Network Organizations and Transorg
Figure
One: Interorganizational Architecture
NEGOPY "One of the oldest network analysis programs, NEGOPY finds cliques, liaisons, and isolates in networks having up to 1,000 members and 20,000 links. In use at over 100 universities and research centers around the world.
INTRO
TO TD Network Organizing
Network
organizing is challenging the hierarchies and markets approach of
Williamson (1975). The basis for networks is cooperation, trust,
and reciprocity whereas for markets it is free and supposedly open
competition to minimize transaction cost and contracts to control
for mistrust and managers' opportunism. For Weber, the excuse for
bureaucracy is its positional authority and division of labor to
control for efficiency and professionalization of roles to control
for mistrust of managers who would otherwise be coercive.
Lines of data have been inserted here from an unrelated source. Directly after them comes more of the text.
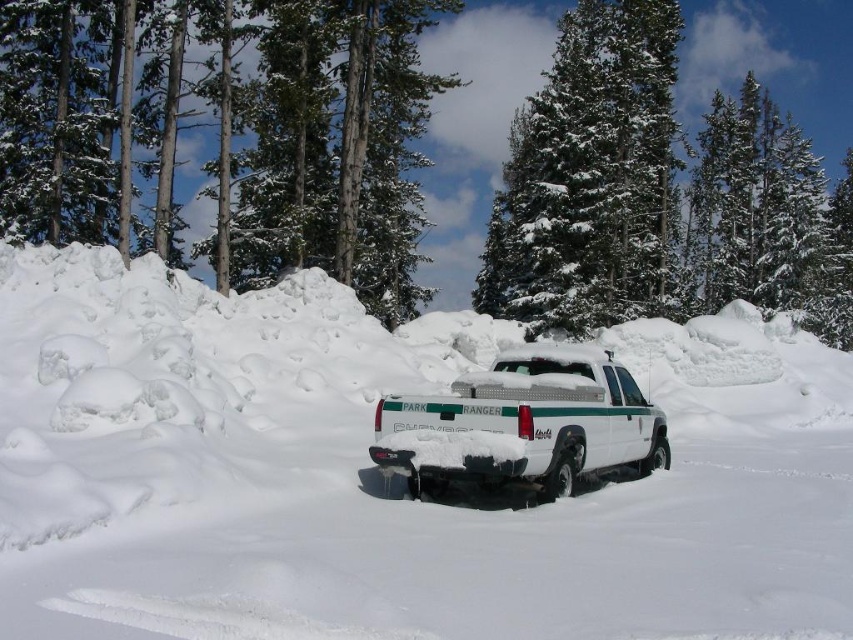
Question: Among these objects, which one is nearest to the camera?

Choices:
 (A) snow-covered evergreen at center
 (B) white matte truck at center
 (C) white fluffy snow at center
 (D) green textured pine trees at upper center

Answer: (C)

Question: Is white fluffy snow at center bigger than snow-covered evergreen at center?

Choices:
 (A) no
 (B) yes

Answer: (A)

Question: Which of these objects is positioned closest to the snow-covered evergreen at center?

Choices:
 (A) green textured pine trees at upper center
 (B) white fluffy snow at center
 (C) white matte truck at center

Answer: (A)

Question: Where is snow-covered evergreen at center located in relation to white matte truck at center in the image?

Choices:
 (A) above
 (B) below

Answer: (A)

Question: Which is nearer to the white fluffy snow at center?

Choices:
 (A) white matte truck at center
 (B) snow-covered evergreen at center
 (C) green textured pine trees at upper center

Answer: (A)

Question: Is green textured pine trees at upper center bigger than snow-covered evergreen at center?

Choices:
 (A) yes
 (B) no

Answer: (A)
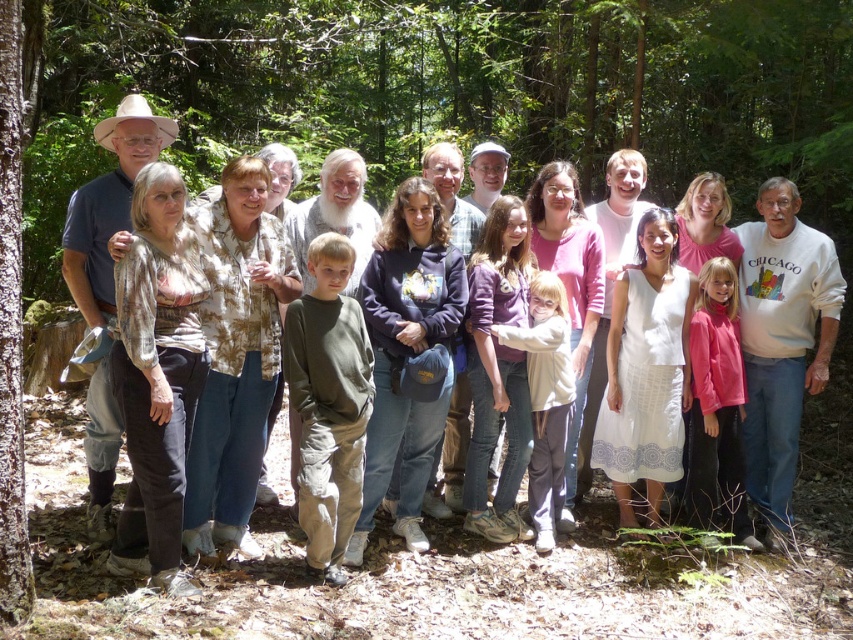
Question: Can you confirm if white cotton sweatshirt at right is positioned to the right of brown rough bark tree at left?

Choices:
 (A) no
 (B) yes

Answer: (B)

Question: Does brown rough bark tree at left have a larger size compared to matte khaki pants at center?

Choices:
 (A) yes
 (B) no

Answer: (A)

Question: Which point is closer to the camera?

Choices:
 (A) (64, 260)
 (B) (163, 128)

Answer: (A)

Question: Which object is positioned farthest from the brown rough bark tree at left?

Choices:
 (A) matte khaki pants at center
 (B) white cotton sweatshirt at right

Answer: (B)

Question: Does brown rough bark tree at left appear on the right side of matte khaki pants at center?

Choices:
 (A) no
 (B) yes

Answer: (B)

Question: Estimate the real-world distances between objects in this image. Which object is farther from the plaid shirt at center?

Choices:
 (A) brown rough bark tree at left
 (B) white cotton sweatshirt at right
 (C) matte khaki pants at center

Answer: (B)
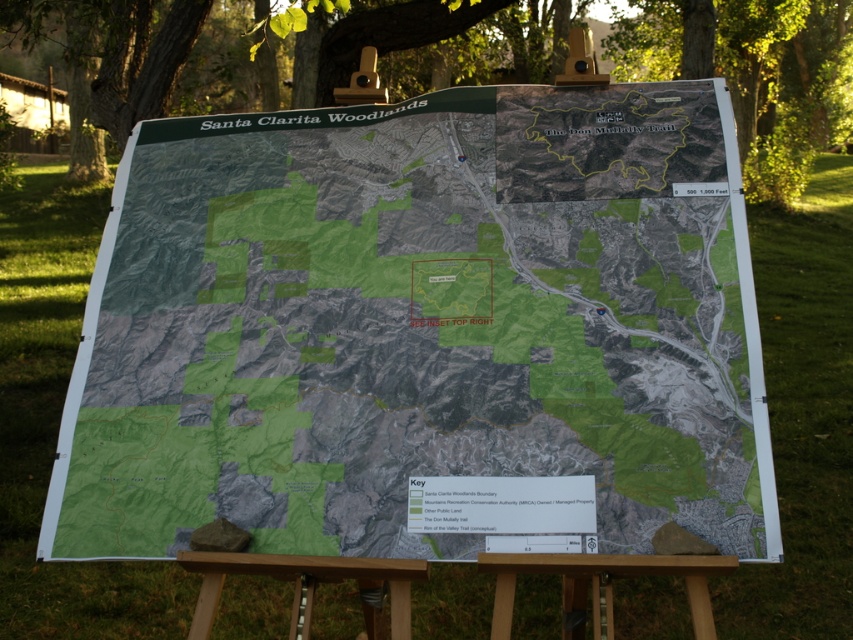
From the picture: You are standing in front of the map titled Santa Clarita Woodlands displayed on an easel. You see two points marked on the map at coordinates point (x=126, y=483) and point (x=815, y=35). If you want to touch the point that is closer to you, which coordinate should you reach for?

You should reach for point (x=126, y=483) because it is closer to the camera than point (x=815, y=35).

You are a hiker planning to use the map displayed on the easel. You notice the green textured map at center and the green leafy tree at upper center. Which object is smaller in size?

The green textured map at center has a smaller size compared to the green leafy tree at upper center, so the map is smaller.

Looking at this image, you are a hiker who wants to consult the map displayed on the easel to plan your route. However, you notice that the green leafy tree at upper center might be casting a shadow over the green textured map at center. Based on their positions, could the tree be blocking sunlight from reaching the map?

The green textured map at center is located below the green leafy tree at upper center, so yes, the tree could be casting a shadow over the map and blocking sunlight from reaching it.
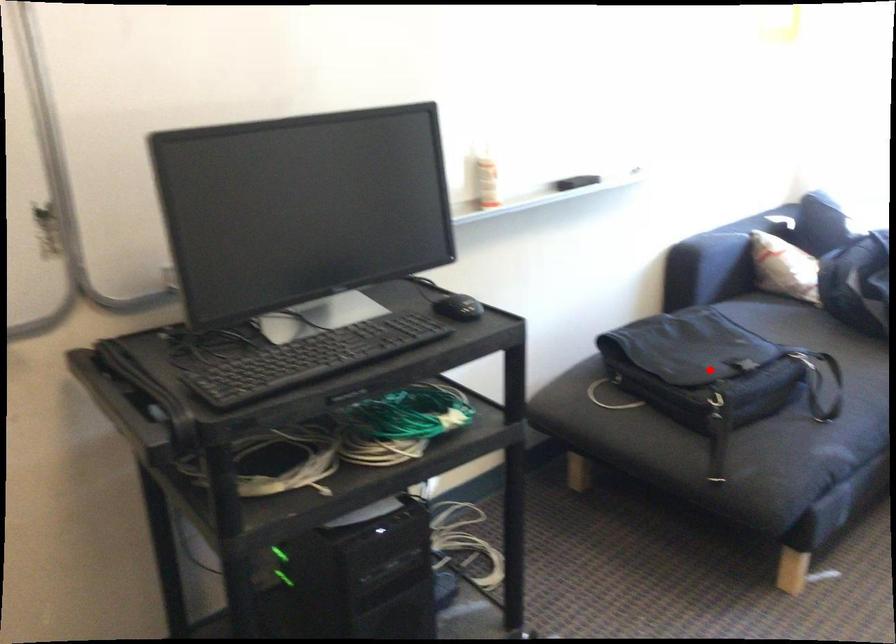
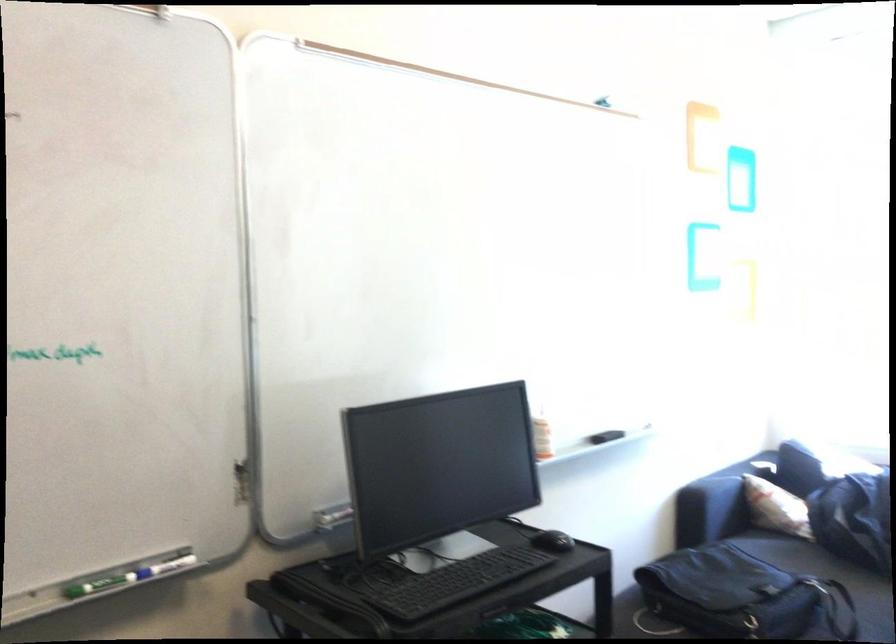
Question: I am providing you with two images of the same scene from different viewpoints. A red point is shown in image1. For the corresponding object point in image2, is it positioned nearer or farther from the camera?

Choices:
 (A) Nearer
 (B) Farther

Answer: (B)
Weber
also saw in bureaucracy the iron cage. Networks of organizations
organize, it is said, to gain economies of scale and to coordinate
activities that affect their joint fate (i.e. cooperative research
and development, joint insurance pools, supply chain management,
etc.). Member firms form cooperative TD networks in order to get
beyond the limitations of hierarchies and markets. They also form
network organizations to change market dynamics, such as when
artisans form networks to distribute their wares. What is less
clear is how do networks evolve and what are network dynamics? Do
they becomes hierarchies or markets or are networks a mix of all
these forms? Further, just how do organizations who may be
bureaucratic, quest, chaos, or postmodern organize and coordinate
their networking? Network Organizations is a term to describe four
popular approaches to TD. Without critical review, the first three
TD network approaches can become the servant of the fourth,
Cyberwar games. What Deleuze & Guattari (1987) term the War
Machine.
Approach
1: Social Network Structures
Approach One applies Social Network Structuration Theory to assess
and in praxis change the centrality, density, and differentiation
of a network of organizations. The Interorganizational
architecture of Figure One. The focus of this network analysis is
on the overall structure and interdependence of positions and
constraints in the network.
·
Guy Hagen, Dennis K. Killinger and Richard B. Streeter
"An Analysis of Communication Networks Among Tampa Bay
Economic Development Organizations" 1997. This is an
empirical network study with variables of centrality and density
based in an open systems model (Katz & Kahn, not Emery).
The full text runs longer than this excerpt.